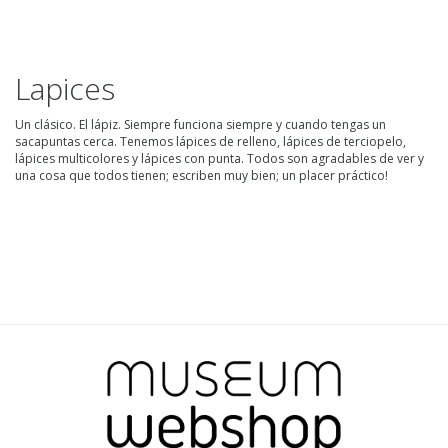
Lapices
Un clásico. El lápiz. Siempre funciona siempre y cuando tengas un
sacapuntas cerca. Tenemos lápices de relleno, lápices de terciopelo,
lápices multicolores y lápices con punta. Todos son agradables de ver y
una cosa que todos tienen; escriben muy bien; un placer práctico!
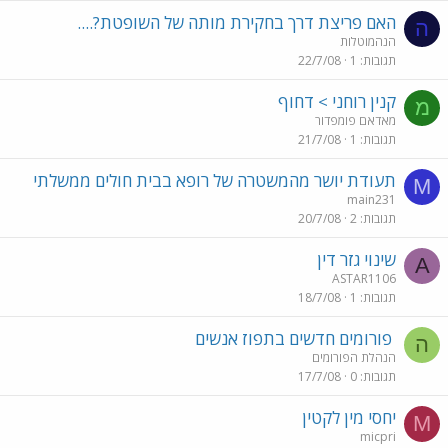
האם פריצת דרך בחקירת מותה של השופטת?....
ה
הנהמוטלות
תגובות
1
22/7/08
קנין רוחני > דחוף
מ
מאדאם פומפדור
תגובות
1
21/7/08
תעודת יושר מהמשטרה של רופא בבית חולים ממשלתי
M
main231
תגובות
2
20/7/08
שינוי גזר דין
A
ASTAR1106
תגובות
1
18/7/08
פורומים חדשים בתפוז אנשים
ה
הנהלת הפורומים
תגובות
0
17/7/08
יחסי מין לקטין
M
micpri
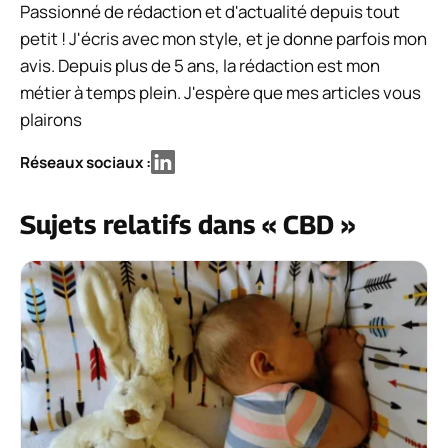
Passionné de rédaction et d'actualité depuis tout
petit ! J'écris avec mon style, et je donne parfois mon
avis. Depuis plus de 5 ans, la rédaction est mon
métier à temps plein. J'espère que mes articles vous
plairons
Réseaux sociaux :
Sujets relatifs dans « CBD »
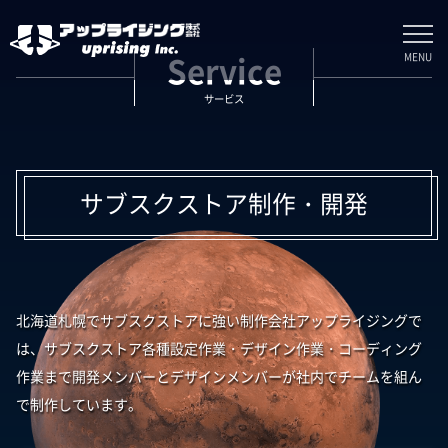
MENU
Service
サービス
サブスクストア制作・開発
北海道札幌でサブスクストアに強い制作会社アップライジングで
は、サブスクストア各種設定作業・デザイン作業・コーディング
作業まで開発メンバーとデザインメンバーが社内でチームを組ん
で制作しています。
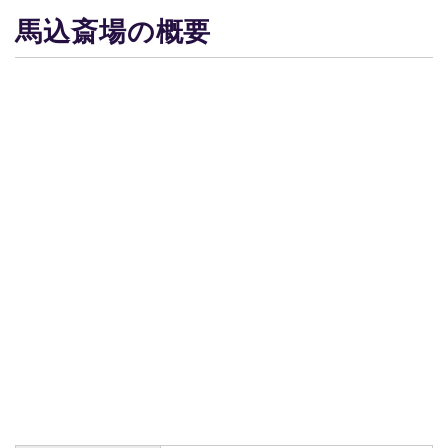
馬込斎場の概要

■ Exercise directions
Reproduce everything from the line containing "Passionné de rédaction" down to the last line of the listing, and leave the pictures out of your answer.

■ Solution to the exercise
Passionné de rédaction et d'actualité depuis tout
petit ! J'écris avec mon style, et je donne parfois mon
avis. Depuis plus de 5 ans, la rédaction est mon
métier à temps plein. J'espère que mes articles vous
plairons
Réseaux sociaux :
Sujets relatifs dans « CBD »
MENU
Service
サービス
サブスクストア制作・開発
北海道札幌でサブスクストアに強い制作会社アップライジングで
は、サブスクストア各種設定作業・デザイン作業・コーディング
作業まで開発メンバーとデザインメンバーが社内でチームを組ん
で制作しています。
馬込斎場の概要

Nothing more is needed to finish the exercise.